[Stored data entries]
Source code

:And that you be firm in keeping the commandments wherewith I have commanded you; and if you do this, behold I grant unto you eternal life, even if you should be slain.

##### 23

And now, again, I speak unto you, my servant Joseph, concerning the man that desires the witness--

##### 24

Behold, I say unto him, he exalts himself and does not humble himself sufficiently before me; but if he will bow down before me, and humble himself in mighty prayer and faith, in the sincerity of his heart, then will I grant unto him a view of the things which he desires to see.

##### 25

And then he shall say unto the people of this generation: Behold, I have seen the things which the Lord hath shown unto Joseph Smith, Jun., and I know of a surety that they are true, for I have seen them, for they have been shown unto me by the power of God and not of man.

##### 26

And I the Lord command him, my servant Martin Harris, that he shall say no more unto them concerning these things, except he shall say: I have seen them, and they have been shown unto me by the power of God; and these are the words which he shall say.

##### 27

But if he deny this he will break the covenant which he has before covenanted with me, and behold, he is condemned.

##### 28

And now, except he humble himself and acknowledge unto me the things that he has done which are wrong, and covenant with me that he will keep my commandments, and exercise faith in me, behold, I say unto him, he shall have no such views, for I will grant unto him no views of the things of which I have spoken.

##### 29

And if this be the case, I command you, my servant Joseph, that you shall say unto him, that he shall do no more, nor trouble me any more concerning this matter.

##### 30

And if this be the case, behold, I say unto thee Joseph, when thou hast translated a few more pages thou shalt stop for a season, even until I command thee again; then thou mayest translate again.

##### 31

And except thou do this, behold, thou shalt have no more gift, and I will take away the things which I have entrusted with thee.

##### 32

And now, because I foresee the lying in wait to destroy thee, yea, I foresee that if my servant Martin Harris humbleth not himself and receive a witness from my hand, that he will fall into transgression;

■ **PROBLEM REQUIREMENTS**
Copy every line above that contains the word "again", treating uppercase and lowercase as different.

■ **SOLUTION FOR THIS EXERCISE**
And now, again, I speak unto you, my servant Joseph, concerning the man that desires the witness--
And if this be the case, behold, I say unto thee Joseph, when thou hast translated a few more pages thou shalt stop for a season, even until I command thee again; then thou mayest translate again.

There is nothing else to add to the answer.